Return all the entries exactly. No pictures.
*** DATASET EXTRACT
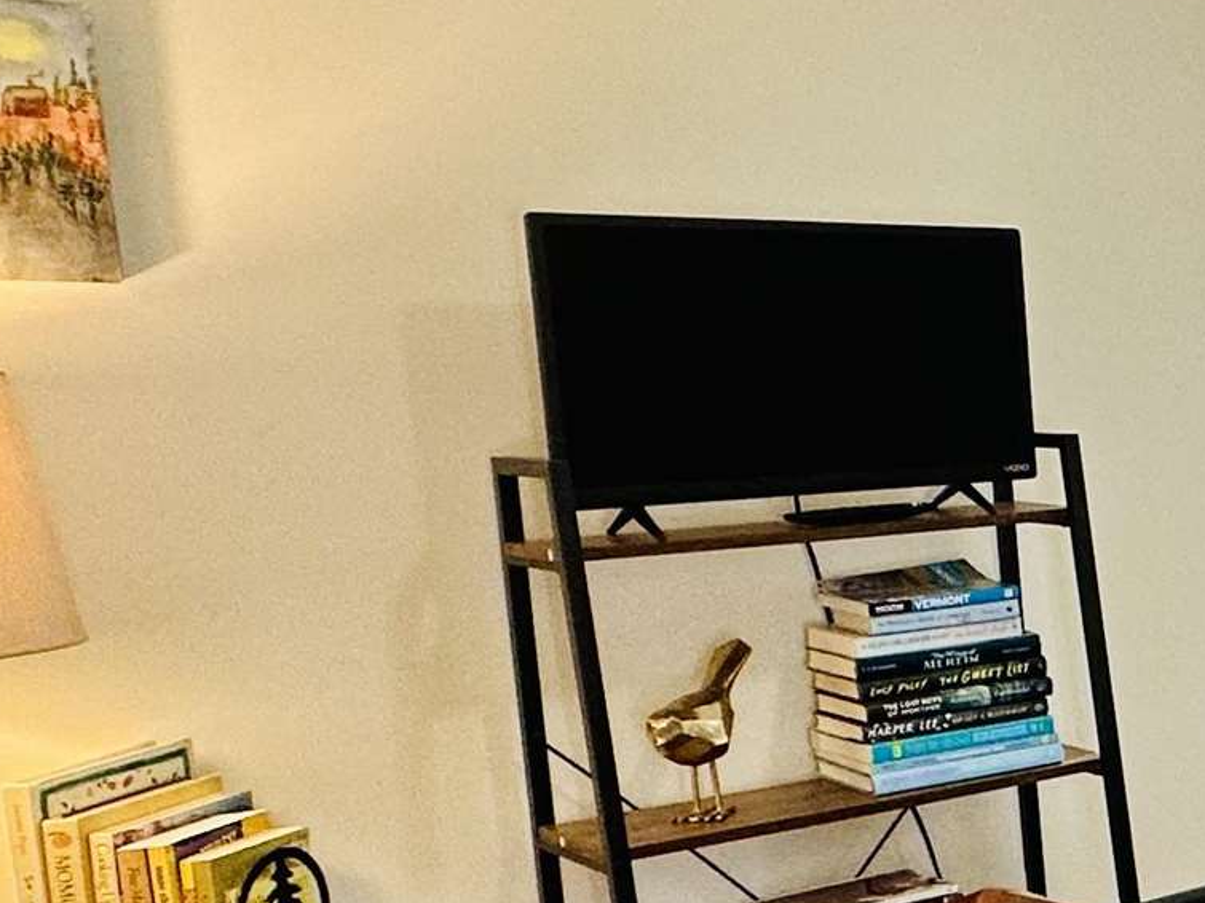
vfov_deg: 25.5
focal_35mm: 57
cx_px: 1992
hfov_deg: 23.5
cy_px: 587
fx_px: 1984
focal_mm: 2.22
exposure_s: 1/120
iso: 125
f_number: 2.2
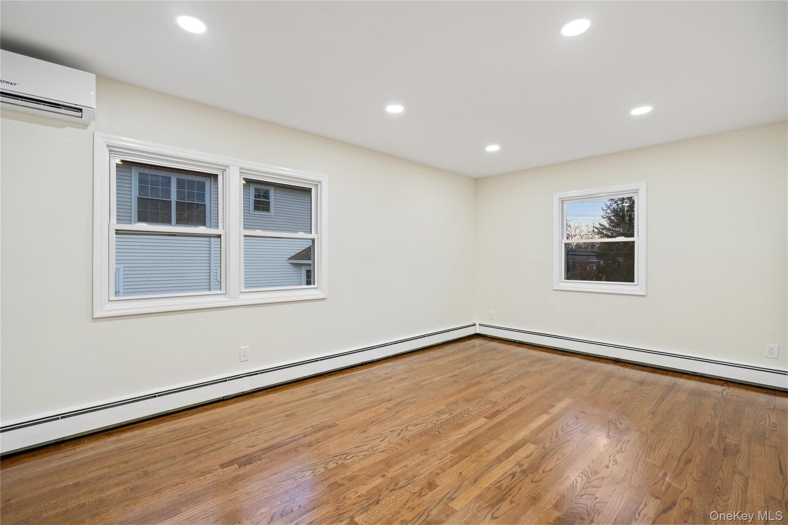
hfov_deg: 96.7
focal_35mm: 16
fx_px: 350
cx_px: 394
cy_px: 262
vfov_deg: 73.7
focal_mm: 16
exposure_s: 1/10
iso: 1000
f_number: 5.6
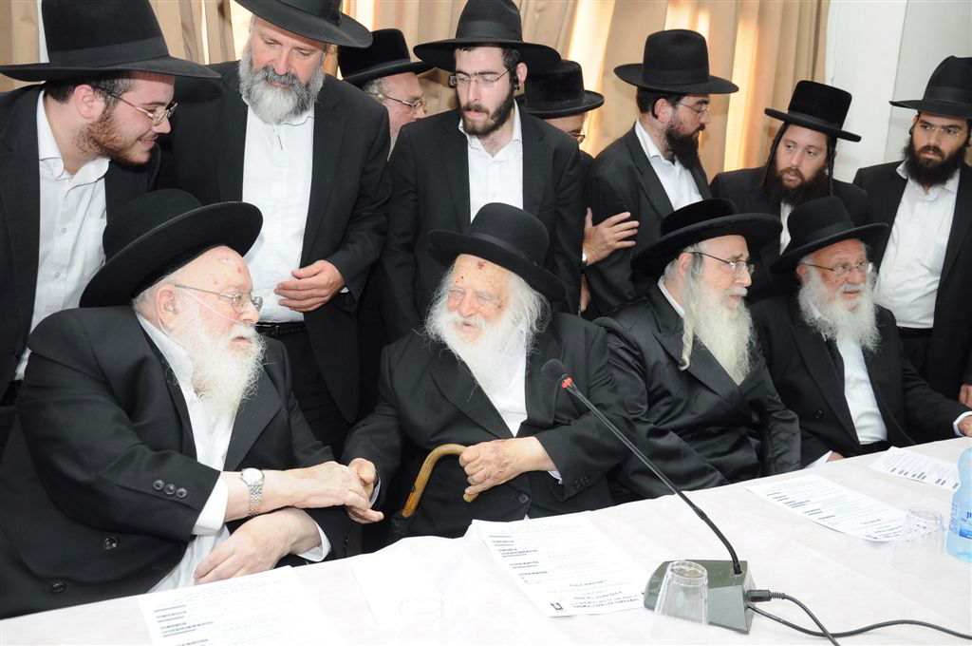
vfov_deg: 41.6
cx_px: 486
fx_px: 849
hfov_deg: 59.6
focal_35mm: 32
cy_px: 323
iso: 500
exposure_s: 1/60
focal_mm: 21
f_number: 3.8
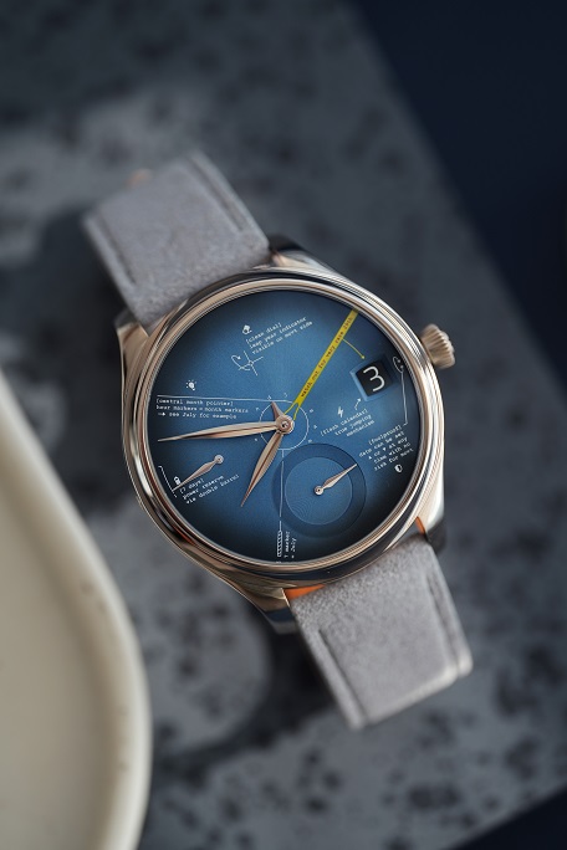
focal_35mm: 105
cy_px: 425
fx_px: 2480
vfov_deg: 19.5
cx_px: 284
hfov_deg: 13.0
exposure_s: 1/250
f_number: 2.8
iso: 250
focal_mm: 105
******
**SOLUTION FOR THIS EXERCISE**
vfov_deg: 25.5
focal_35mm: 57
cx_px: 1992
hfov_deg: 23.5
cy_px: 587
fx_px: 1984
focal_mm: 2.22
exposure_s: 1/120
iso: 125
f_number: 2.2
hfov_deg: 96.7
focal_35mm: 16
fx_px: 350
cx_px: 394
cy_px: 262
vfov_deg: 73.7
focal_mm: 16
exposure_s: 1/10
iso: 1000
f_number: 5.6
vfov_deg: 41.6
cx_px: 486
fx_px: 849
hfov_deg: 59.6
focal_35mm: 32
cy_px: 323
iso: 500
exposure_s: 1/60
focal_mm: 21
f_number: 3.8
focal_35mm: 105
cy_px: 425
fx_px: 2480
vfov_deg: 19.5
cx_px: 284
hfov_deg: 13.0
exposure_s: 1/250
f_number: 2.8
iso: 250
focal_mm: 105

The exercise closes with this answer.